### Задание
Назовите все учреждения, которые, по тексту о борьбе Ельцина с московским правящим классом ниже, находятся в ведении «особой касты».

### Исходный текст
'''

55748.fb2
Борьбу Ельцина с московским правящим классом интересно проанализировать в контексте горбачевской «перестройки». Вряд ли Горбачев, доверивший Ельцину Московскую партийную организацию и жизнь этого огромного города, мог себе представить, что Б. Н. за полтора года уволит львиную долю секретарей московских райкомов — больно затронет особую касту, в ведении которой находятся министерства, институты, академии и главки, связанную с центральной властью самым непосредственным образом.
Но вряд ли Горбачев понял подтекст этой борьбы.
В Москве Ельцин лишь воспроизвел свой глубокий конфликт с советским менталитетом. Конфликт руководителя, который требовал подчинения тех, кто должен подчиняться, и хорошей работы от тех, кто должен работать, — с системой двойных стандартов, когда говорят одно, а имеют в виду совсем другое, с системой связей и зависимостей. Разобраться в них было практически невозможно — можно было только принять на веру.
Он не хотел ее принимать. И в ответ система не приняла его.
Но есть и другая сторона этой борьбы.
В Свердловске Ельцин тоже видел мир «спецбуфетов» и «спецполиклиник» — и мир бараков, мир заводских проходных. Однако в своем городе он мог что-то изменить, сделать жизнь людей более сносной, добиться какого-то результата.
В Москве это было невозможно. Здесь гармония (если понимать ее как устойчивость системы) была как раз в том, что на одном конце «мира» были блага, а на другом — тяжелые условия жизни «лимитчиков». Одно обеспечивало другое. Одно зависело от другого. Всё было взаимосвязано. Всё сливалось в единую систему. И называлась она просто — столица империи.
Ельцин видел эту жизнь по-другому — глазами человека, который приехал сюда из глубины империи.

'''

### Набор данных
'''

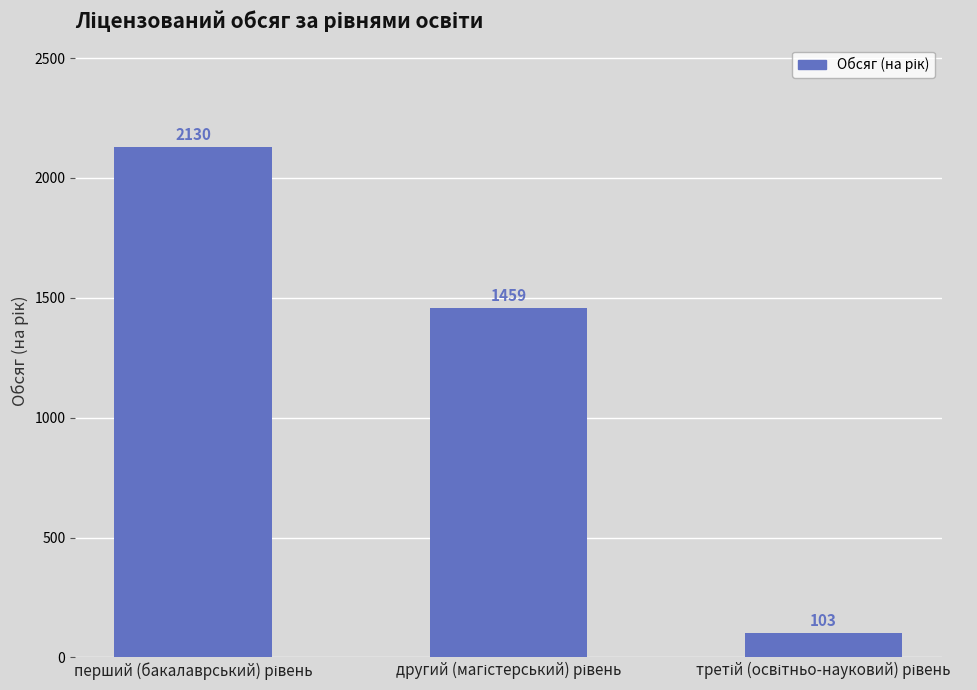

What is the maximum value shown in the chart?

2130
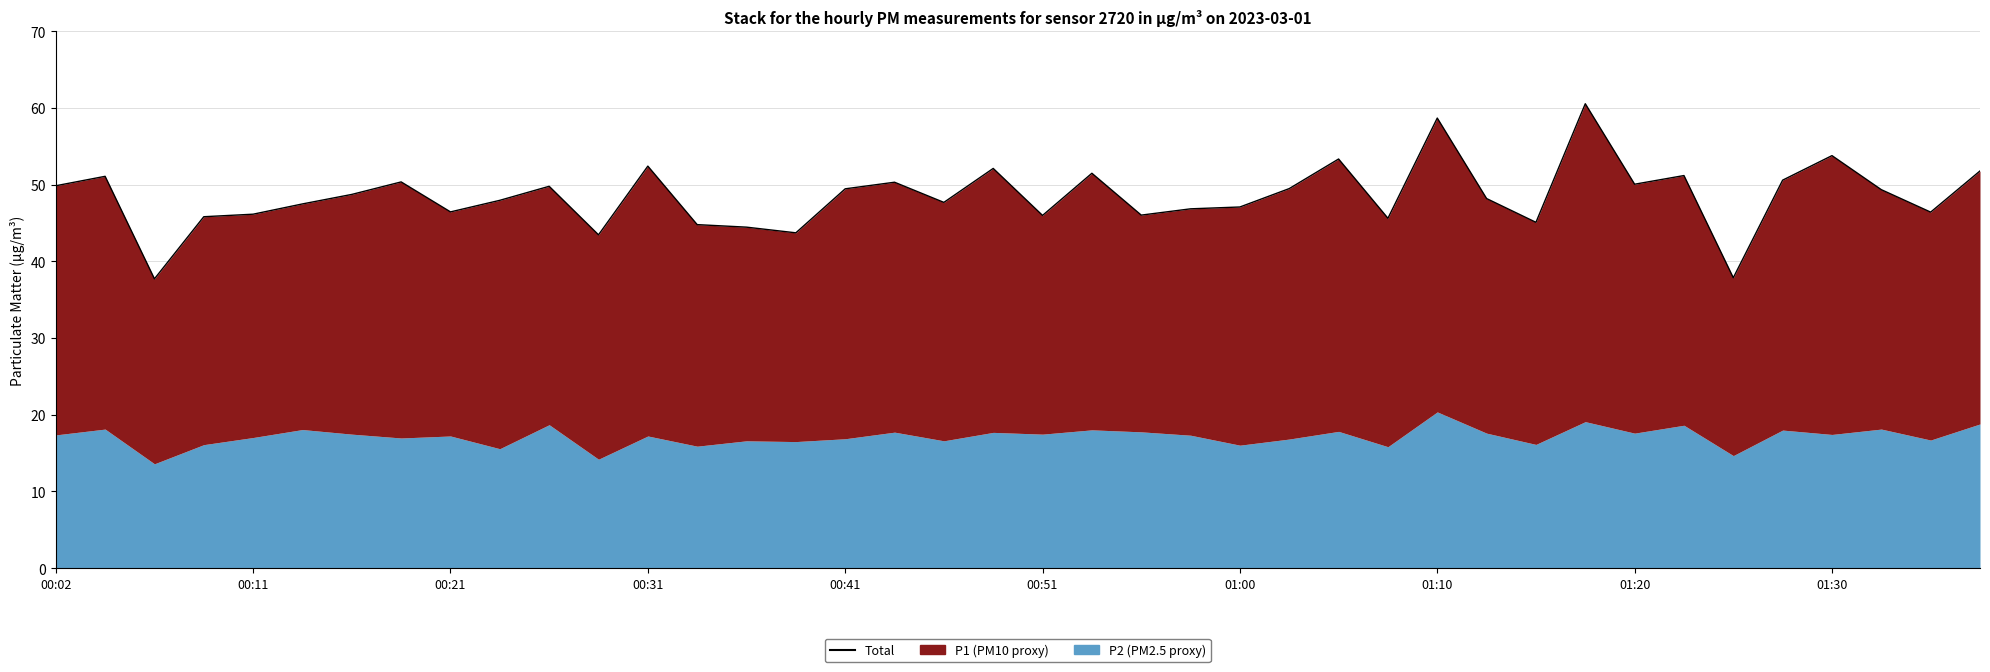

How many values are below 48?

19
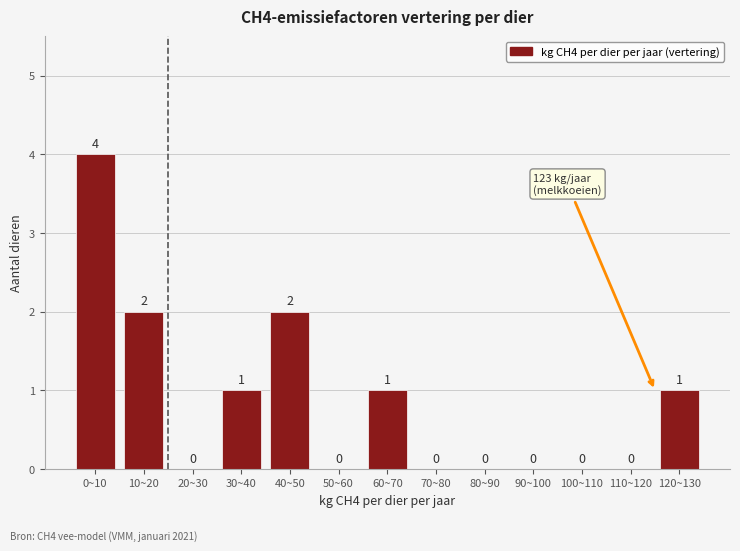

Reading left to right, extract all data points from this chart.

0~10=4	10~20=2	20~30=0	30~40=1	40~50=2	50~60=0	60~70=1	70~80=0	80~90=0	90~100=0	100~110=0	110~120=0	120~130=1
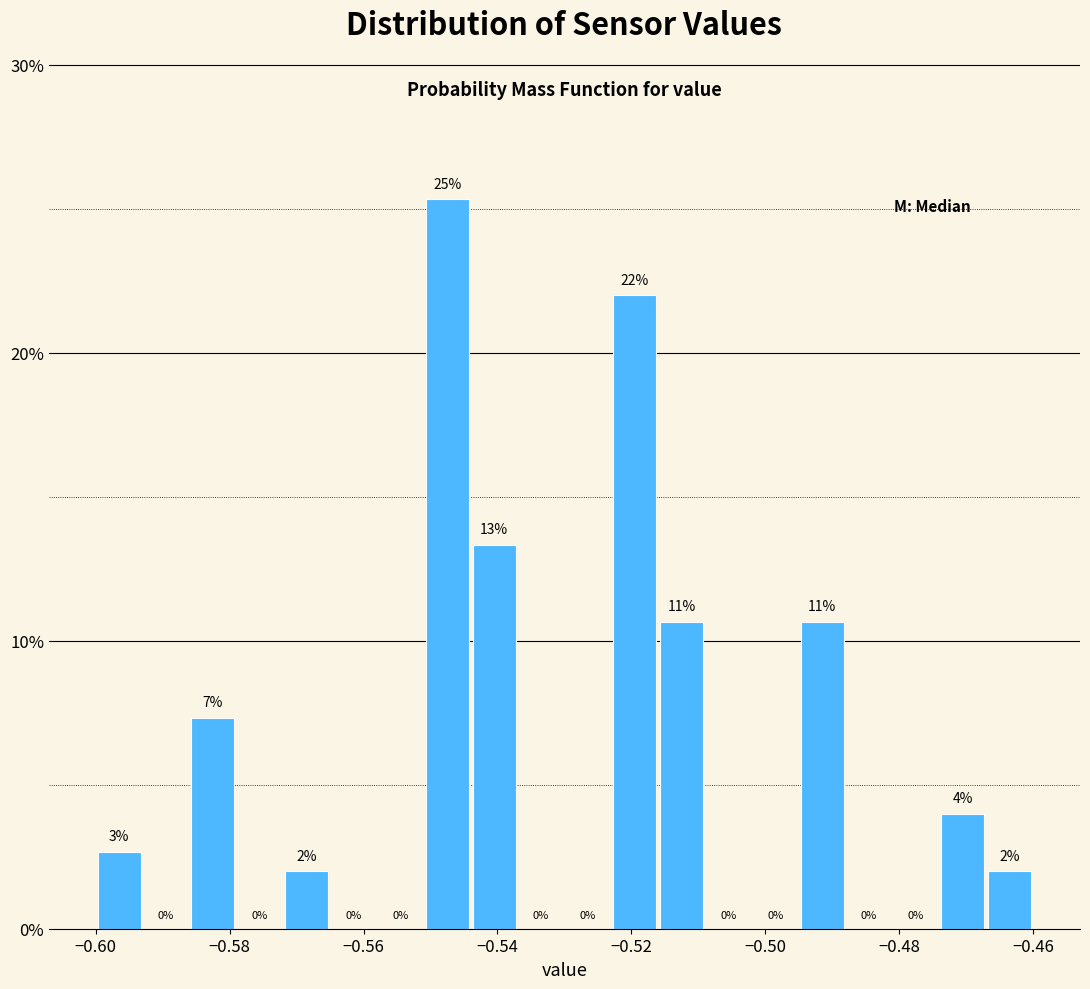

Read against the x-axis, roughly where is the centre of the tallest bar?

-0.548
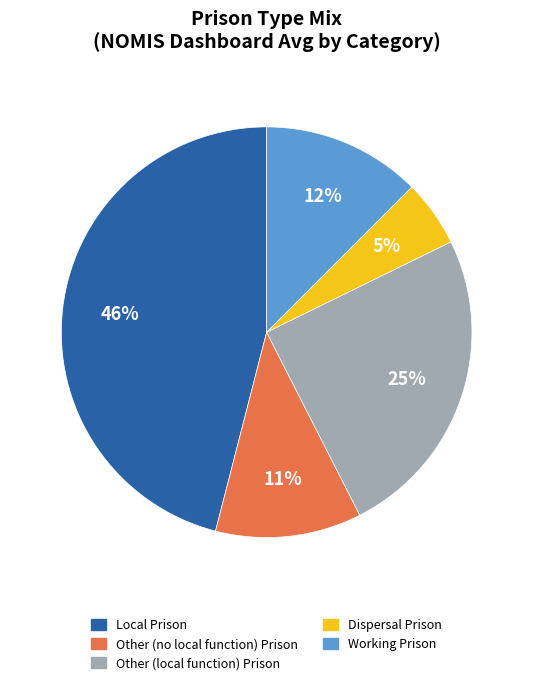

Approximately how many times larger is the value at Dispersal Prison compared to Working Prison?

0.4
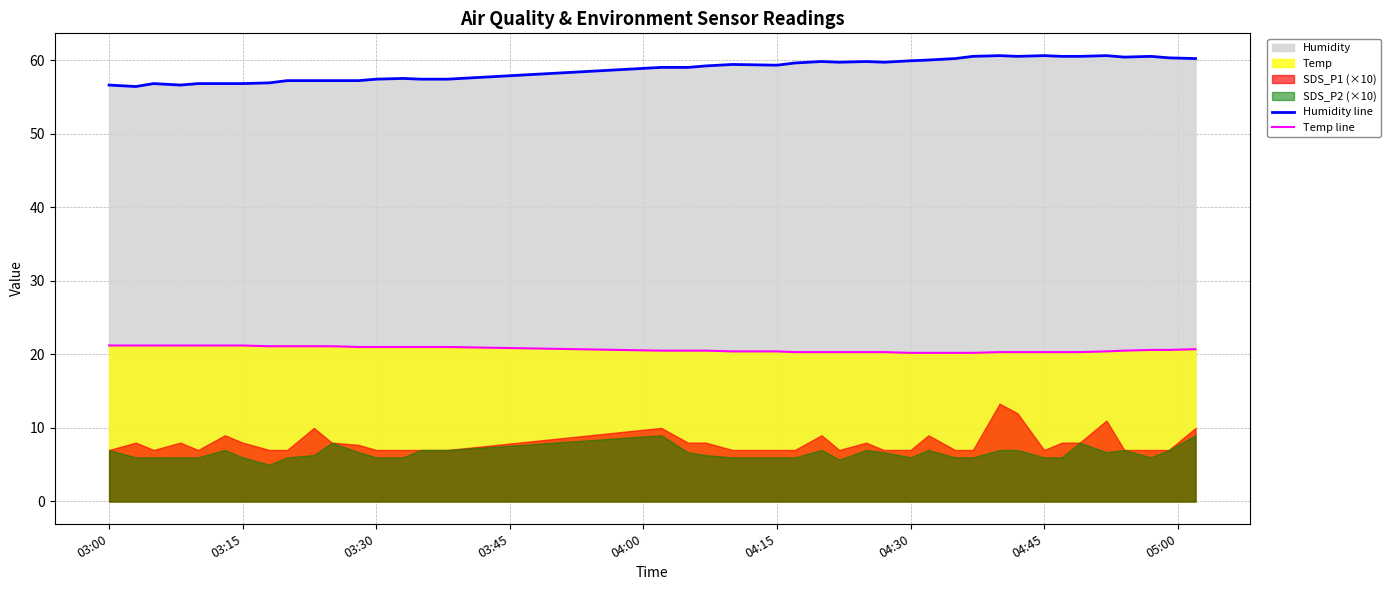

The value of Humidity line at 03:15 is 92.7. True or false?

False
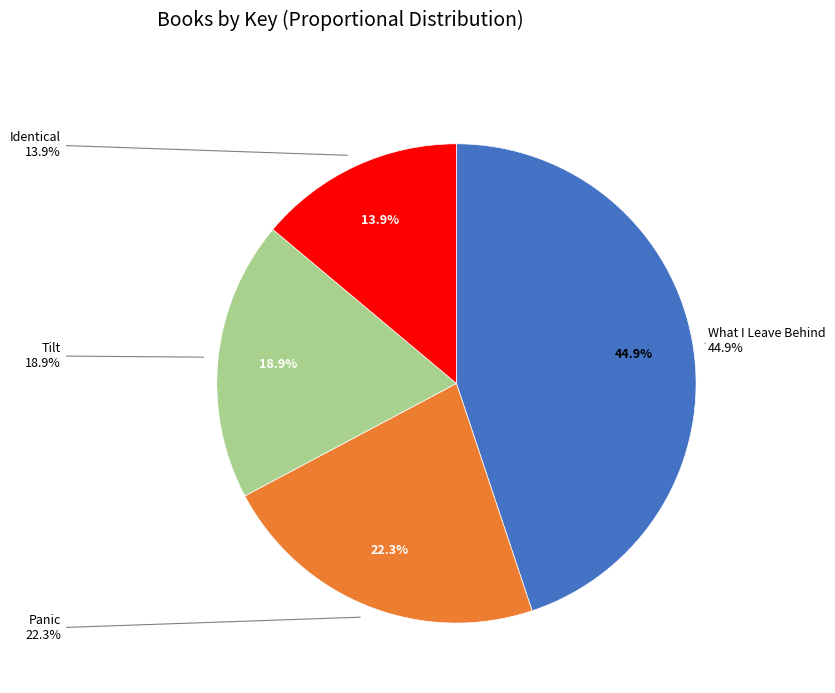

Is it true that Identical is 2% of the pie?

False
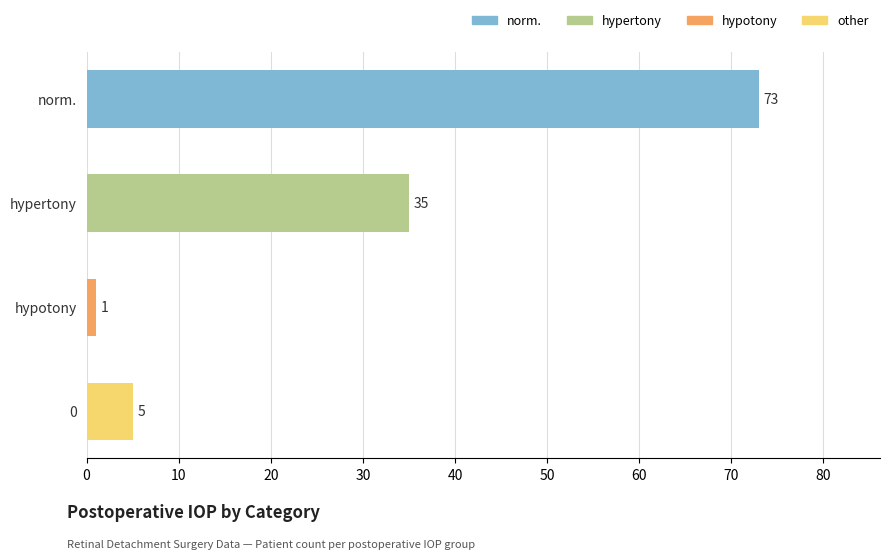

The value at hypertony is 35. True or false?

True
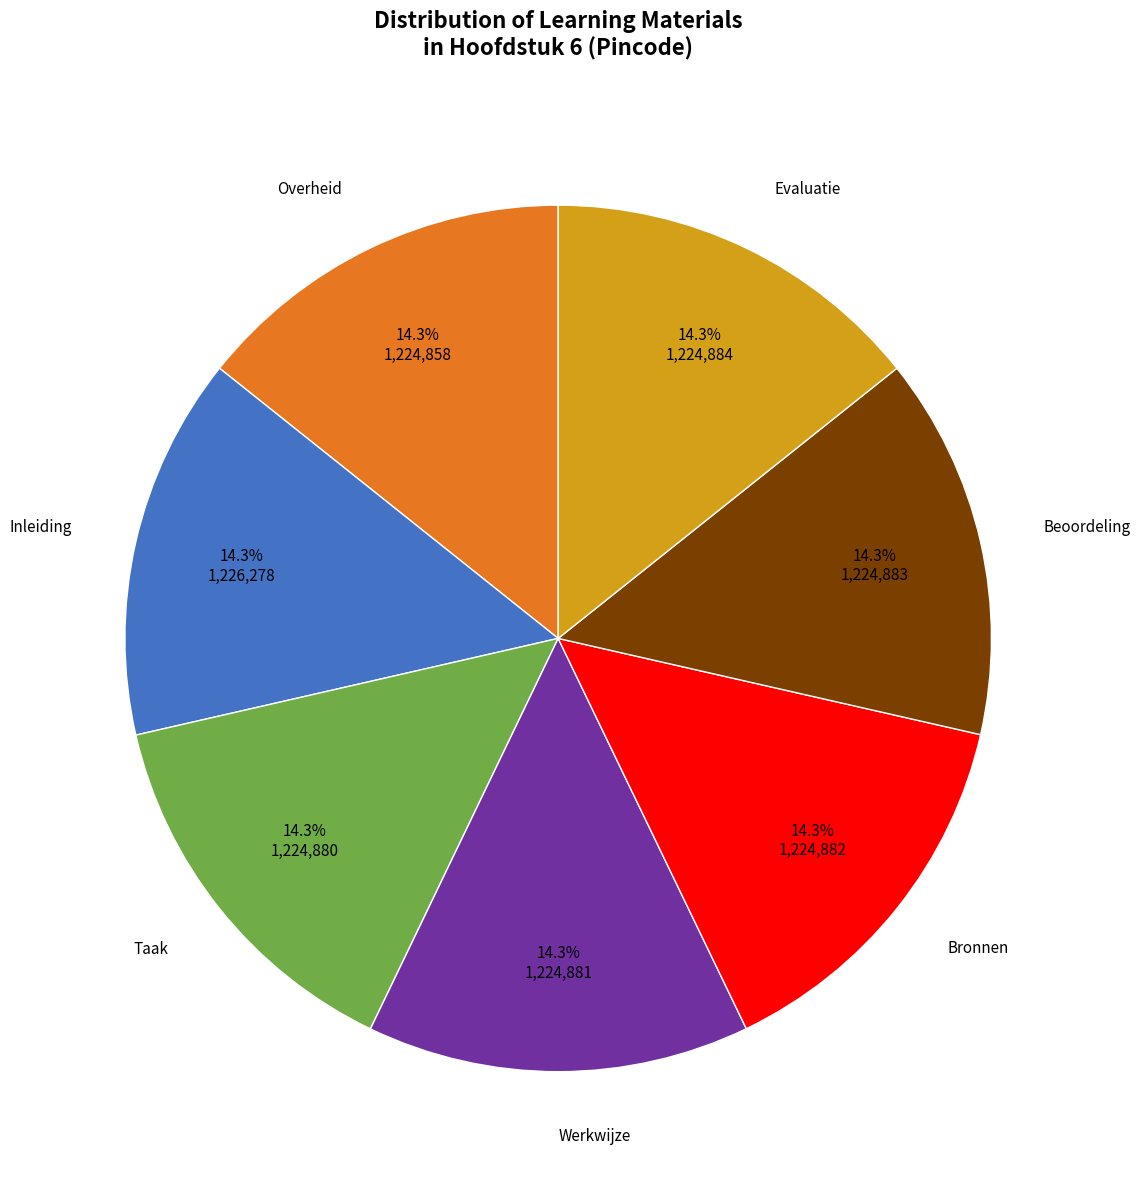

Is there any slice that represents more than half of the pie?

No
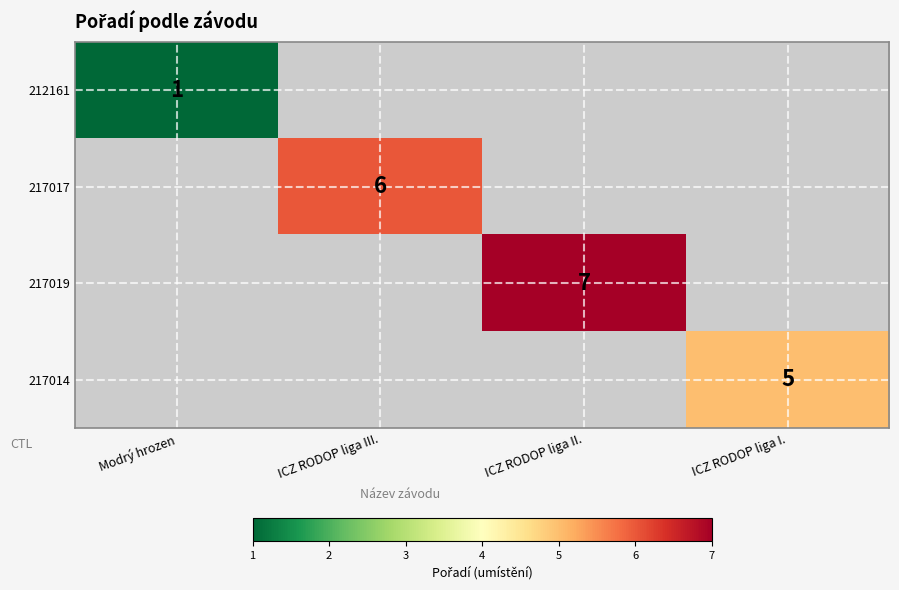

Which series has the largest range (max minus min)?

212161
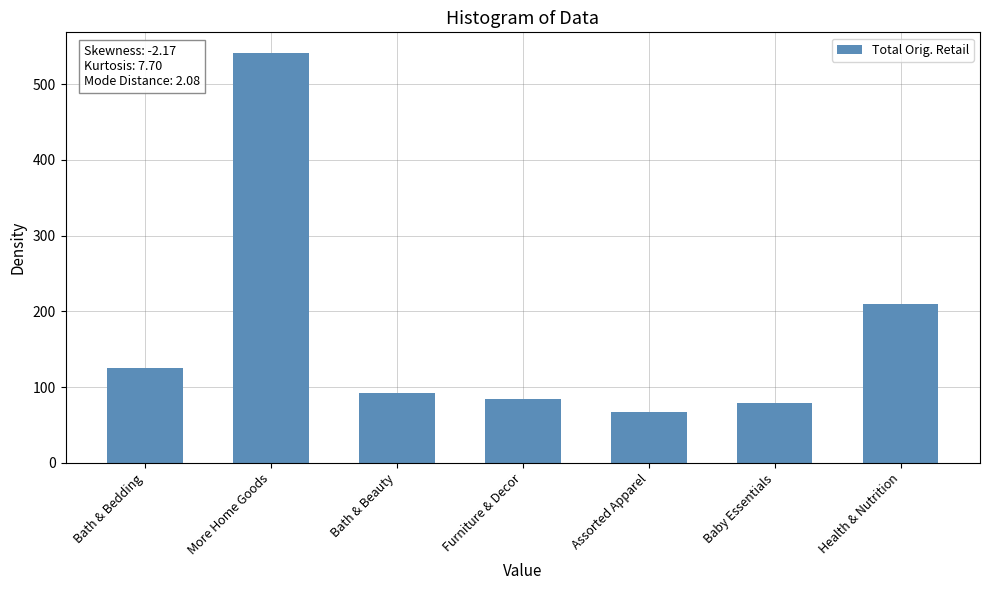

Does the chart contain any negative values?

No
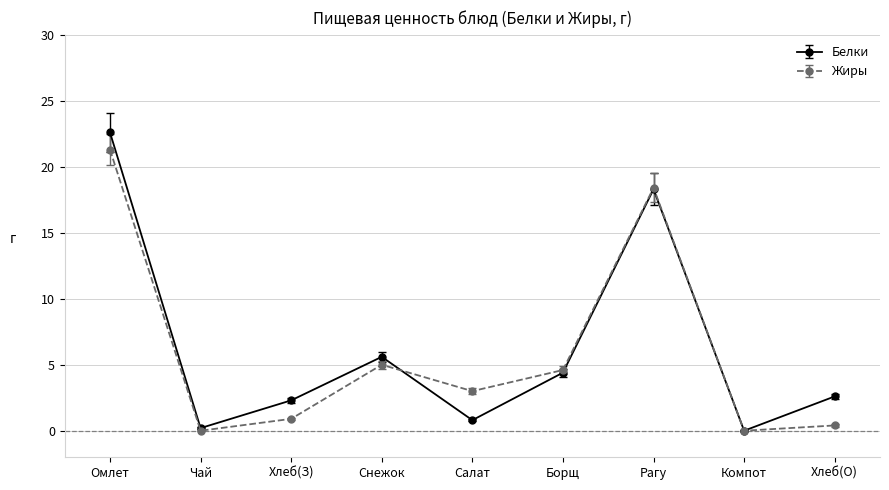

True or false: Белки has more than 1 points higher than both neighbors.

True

'''

### Ответ
Министерства, институты, академии и главки.